Je n'en ai pas (le dernier "68K" passé par chez moi, un Quadra 700, avait des 30 broches, d'ailleurs, si t'en veux, j'en ai une bonne vingtaine de 1 Mo appariées par 4, par 2 ou en single). Par contre, lorsque j'ai passé mon 5300 de 48 à 64 Mo, j'ai monté la barrette EDO de 16 remplacée dans un LC 630 qui en a très bien fait son affaire.


----------



## Langellier (4 Mai 2006)

Quel déluge ai-je provoqué !! Effectivement, j'ai lu qq part que les EDO pouvaient, dans certains cas, abimer la carte mère (ce qui explique ma prudence). 
Mais il semble d'après :
http://gilles.aurejac.free.fr/ramguide/guidetechformat.html#simm72
qu'il existe un détrompeur, empêchant de se tromper  
A priori je pourrais mettre ces barrettes EDO dans un LC 475 et dans un PM 5500.
Et la barrette Topless ? Que veut dire 1MB x 32 ?


----------



## Pascal 77 (4 Mai 2006)

Langellier a dit:
			
		

> A priori je pourrais mettre ces barrettes EDO dans un LC 475 et dans un PM 5500.
> Et la barrette Topless ? Que veut dire 1MB x 32 ?



Non, le 5500, ce sont des EDO aussi, mais en 168 broches, pas en 72. pour la "topless", je pense que c'est une barrette de 4 Mo.
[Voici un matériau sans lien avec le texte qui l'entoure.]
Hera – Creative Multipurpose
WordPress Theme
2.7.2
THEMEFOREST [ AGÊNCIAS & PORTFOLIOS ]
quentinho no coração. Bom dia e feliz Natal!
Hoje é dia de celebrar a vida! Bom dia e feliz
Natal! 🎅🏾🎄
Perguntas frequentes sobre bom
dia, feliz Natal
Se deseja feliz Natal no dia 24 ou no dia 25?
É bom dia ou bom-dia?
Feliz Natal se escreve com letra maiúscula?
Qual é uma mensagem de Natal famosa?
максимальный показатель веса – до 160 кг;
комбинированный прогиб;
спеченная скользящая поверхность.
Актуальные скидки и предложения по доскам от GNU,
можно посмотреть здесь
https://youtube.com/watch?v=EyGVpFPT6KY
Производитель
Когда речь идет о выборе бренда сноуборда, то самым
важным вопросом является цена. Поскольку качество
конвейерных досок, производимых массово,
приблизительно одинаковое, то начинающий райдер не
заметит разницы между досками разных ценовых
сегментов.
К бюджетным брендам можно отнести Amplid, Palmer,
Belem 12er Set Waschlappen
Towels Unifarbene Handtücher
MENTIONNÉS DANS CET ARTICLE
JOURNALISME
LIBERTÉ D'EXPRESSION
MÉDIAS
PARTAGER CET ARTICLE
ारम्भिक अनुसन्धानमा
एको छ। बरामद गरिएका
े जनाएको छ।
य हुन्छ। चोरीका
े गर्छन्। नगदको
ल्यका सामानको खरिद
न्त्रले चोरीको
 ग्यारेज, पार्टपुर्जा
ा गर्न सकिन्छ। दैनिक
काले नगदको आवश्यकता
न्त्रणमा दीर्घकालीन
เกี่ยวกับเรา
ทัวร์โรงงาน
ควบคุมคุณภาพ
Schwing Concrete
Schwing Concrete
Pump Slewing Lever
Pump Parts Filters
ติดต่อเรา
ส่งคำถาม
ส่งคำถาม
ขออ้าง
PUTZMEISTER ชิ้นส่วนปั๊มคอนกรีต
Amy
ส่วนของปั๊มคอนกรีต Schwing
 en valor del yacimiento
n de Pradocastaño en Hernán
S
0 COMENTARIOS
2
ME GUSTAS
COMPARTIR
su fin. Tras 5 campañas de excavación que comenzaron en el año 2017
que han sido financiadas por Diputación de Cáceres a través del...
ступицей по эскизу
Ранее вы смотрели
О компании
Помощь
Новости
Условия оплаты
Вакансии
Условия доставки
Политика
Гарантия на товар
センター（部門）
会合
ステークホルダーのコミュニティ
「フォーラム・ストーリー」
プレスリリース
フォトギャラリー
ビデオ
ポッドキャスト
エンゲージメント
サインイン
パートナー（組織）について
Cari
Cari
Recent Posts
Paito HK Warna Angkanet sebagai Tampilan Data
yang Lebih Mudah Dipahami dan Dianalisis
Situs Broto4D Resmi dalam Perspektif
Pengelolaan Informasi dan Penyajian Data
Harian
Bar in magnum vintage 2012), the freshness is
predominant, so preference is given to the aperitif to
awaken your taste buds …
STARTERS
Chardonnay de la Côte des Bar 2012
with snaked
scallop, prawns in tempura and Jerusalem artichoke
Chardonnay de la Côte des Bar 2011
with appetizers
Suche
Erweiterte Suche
Par contre, il n'y a pas de détrompeur pour les EDO, mais tu ne peux endommager la carte mère que sur les 7200/8200 (et encore n'est-ce qu'une possibilité), sur les autres, aucun risque, si ça ne marche pas, tu les enlève et ça repart.


----------



## Langellier (5 Mai 2006)

Merci,
J'ai mis la barrette EDO sur un LC475, c'est une barrette de 16 Mo.
J'ai mis la topless aussi sur un 475, c'est une barrette de 4 Mo.
Tout fonctionne.


----------



## Pascal 77 (5 Mai 2006)

Langellier a dit:
			
		

> J'ai mis la topless aussi sur un 475, c'est une barrette de 4 Mo.



J'avais bon, alors 

En fait, j'avais un petit doute à cause du 1MBx32, il y aurait du avoir 1Mbx32 (normalement MB = Mega Byte, en français méga octet, et Mb = Mega bit = 2^20 bits, soit 128 kilo octets).


----------



## MyHappyMac (5 Mai 2006)

Une barrette "TOPLESS"  
 C'est de l'humour Californien...


----------



## Pascal 77 (5 Mai 2006)

Vu ce qu'il y a écrit dessus, c'est plutôt ein kolossal trait t'humour teuton !


----------



## Invité (5 Mai 2006)

Marrant, c'est la première fois que je vois une barrette de 4Mo qui a cet aspect


----------